> WORK TO BE COMPLETED: What is needed is an exact printout of all the data.

- Opening Delimiter -

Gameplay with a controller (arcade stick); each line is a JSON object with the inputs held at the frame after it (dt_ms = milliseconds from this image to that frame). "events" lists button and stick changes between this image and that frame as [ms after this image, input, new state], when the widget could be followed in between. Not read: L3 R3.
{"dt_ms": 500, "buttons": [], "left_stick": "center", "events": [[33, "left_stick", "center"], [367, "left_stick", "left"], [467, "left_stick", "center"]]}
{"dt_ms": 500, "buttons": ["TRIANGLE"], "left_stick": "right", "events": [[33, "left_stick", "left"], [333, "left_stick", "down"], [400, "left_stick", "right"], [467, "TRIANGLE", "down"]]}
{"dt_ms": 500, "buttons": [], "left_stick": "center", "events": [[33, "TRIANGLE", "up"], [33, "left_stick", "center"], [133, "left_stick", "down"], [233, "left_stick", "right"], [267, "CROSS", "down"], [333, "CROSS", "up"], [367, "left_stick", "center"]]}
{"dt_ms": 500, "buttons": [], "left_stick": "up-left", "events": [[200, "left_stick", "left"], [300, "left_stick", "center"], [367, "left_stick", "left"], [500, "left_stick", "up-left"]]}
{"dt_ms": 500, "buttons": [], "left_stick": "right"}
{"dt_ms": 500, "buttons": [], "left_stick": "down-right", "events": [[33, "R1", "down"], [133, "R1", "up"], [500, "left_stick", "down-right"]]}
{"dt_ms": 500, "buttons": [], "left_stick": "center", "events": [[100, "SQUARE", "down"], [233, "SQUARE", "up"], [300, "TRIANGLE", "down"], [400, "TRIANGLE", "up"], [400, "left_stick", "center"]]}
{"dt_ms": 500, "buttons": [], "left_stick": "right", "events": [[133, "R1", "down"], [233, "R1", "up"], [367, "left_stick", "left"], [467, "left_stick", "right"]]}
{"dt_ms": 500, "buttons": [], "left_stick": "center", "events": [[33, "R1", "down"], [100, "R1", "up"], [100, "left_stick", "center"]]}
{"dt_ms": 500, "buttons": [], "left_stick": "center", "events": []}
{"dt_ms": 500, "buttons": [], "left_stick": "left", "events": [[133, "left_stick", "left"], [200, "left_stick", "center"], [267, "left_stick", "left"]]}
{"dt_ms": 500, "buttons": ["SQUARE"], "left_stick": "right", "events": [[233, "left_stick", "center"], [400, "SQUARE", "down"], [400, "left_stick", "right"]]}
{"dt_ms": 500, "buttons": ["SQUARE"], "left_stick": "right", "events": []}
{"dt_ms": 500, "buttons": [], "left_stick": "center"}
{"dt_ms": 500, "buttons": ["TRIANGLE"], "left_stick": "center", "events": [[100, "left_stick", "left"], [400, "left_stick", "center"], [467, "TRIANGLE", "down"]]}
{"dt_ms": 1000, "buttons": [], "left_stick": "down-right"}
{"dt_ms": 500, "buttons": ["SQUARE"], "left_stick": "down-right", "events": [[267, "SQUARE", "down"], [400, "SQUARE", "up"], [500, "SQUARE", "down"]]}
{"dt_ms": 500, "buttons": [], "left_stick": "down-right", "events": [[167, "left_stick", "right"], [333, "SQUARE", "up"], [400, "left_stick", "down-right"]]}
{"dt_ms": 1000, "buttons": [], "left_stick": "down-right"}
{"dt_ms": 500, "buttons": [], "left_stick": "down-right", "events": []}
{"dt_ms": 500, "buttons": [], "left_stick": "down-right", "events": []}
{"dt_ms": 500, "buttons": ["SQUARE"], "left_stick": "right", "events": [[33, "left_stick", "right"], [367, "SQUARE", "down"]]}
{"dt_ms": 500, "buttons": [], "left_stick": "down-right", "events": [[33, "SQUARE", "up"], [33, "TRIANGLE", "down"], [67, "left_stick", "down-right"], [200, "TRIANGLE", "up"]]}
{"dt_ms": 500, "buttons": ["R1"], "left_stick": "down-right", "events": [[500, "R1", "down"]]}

- Closing Delimiter -

> WRITTEN SOLUTION:
Gameplay with a controller (arcade stick); each line is a JSON object with the inputs held at the frame after it (dt_ms = milliseconds from this image to that frame). "events" lists button and stick changes between this image and that frame as [ms after this image, input, new state], when the widget could be followed in between. Not read: L3 R3.
{"dt_ms": 500, "buttons": [], "left_stick": "center", "events": [[33, "left_stick", "center"], [367, "left_stick", "left"], [467, "left_stick", "center"]]}
{"dt_ms": 500, "buttons": ["TRIANGLE"], "left_stick": "right", "events": [[33, "left_stick", "left"], [333, "left_stick", "down"], [400, "left_stick", "right"], [467, "TRIANGLE", "down"]]}
{"dt_ms": 500, "buttons": [], "left_stick": "center", "events": [[33, "TRIANGLE", "up"], [33, "left_stick", "center"], [133, "left_stick", "down"], [233, "left_stick", "right"], [267, "CROSS", "down"], [333, "CROSS", "up"], [367, "left_stick", "center"]]}
{"dt_ms": 500, "buttons": [], "left_stick": "up-left", "events": [[200, "left_stick", "left"], [300, "left_stick", "center"], [367, "left_stick", "left"], [500, "left_stick", "up-left"]]}
{"dt_ms": 500, "buttons": [], "left_stick": "right"}
{"dt_ms": 500, "buttons": [], "left_stick": "down-right", "events": [[33, "R1", "down"], [133, "R1", "up"], [500, "left_stick", "down-right"]]}
{"dt_ms": 500, "buttons": [], "left_stick": "center", "events": [[100, "SQUARE", "down"], [233, "SQUARE", "up"], [300, "TRIANGLE", "down"], [400, "TRIANGLE", "up"], [400, "left_stick", "center"]]}
{"dt_ms": 500, "buttons": [], "left_stick": "right", "events": [[133, "R1", "down"], [233, "R1", "up"], [367, "left_stick", "left"], [467, "left_stick", "right"]]}
{"dt_ms": 500, "buttons": [], "left_stick": "center", "events": [[33, "R1", "down"], [100, "R1", "up"], [100, "left_stick", "center"]]}
{"dt_ms": 500, "buttons": [], "left_stick": "center", "events": []}
{"dt_ms": 500, "buttons": [], "left_stick": "left", "events": [[133, "left_stick", "left"], [200, "left_stick", "center"], [267, "left_stick", "left"]]}
{"dt_ms": 500, "buttons": ["SQUARE"], "left_stick": "right", "events": [[233, "left_stick", "center"], [400, "SQUARE", "down"], [400, "left_stick", "right"]]}
{"dt_ms": 500, "buttons": ["SQUARE"], "left_stick": "right", "events": []}
{"dt_ms": 500, "buttons": [], "left_stick": "center"}
{"dt_ms": 500, "buttons": ["TRIANGLE"], "left_stick": "center", "events": [[100, "left_stick", "left"], [400, "left_stick", "center"], [467, "TRIANGLE", "down"]]}
{"dt_ms": 1000, "buttons": [], "left_stick": "down-right"}
{"dt_ms": 500, "buttons": ["SQUARE"], "left_stick": "down-right", "events": [[267, "SQUARE", "down"], [400, "SQUARE", "up"], [500, "SQUARE", "down"]]}
{"dt_ms": 500, "buttons": [], "left_stick": "down-right", "events": [[167, "left_stick", "right"], [333, "SQUARE", "up"], [400, "left_stick", "down-right"]]}
{"dt_ms": 1000, "buttons": [], "left_stick": "down-right"}
{"dt_ms": 500, "buttons": [], "left_stick": "down-right", "events": []}
{"dt_ms": 500, "buttons": [], "left_stick": "down-right", "events": []}
{"dt_ms": 500, "buttons": ["SQUARE"], "left_stick": "right", "events": [[33, "left_stick", "right"], [367, "SQUARE", "down"]]}
{"dt_ms": 500, "buttons": [], "left_stick": "down-right", "events": [[33, "SQUARE", "up"], [33, "TRIANGLE", "down"], [67, "left_stick", "down-right"], [200, "TRIANGLE", "up"]]}
{"dt_ms": 500, "buttons": ["R1"], "left_stick": "down-right", "events": [[500, "R1", "down"]]}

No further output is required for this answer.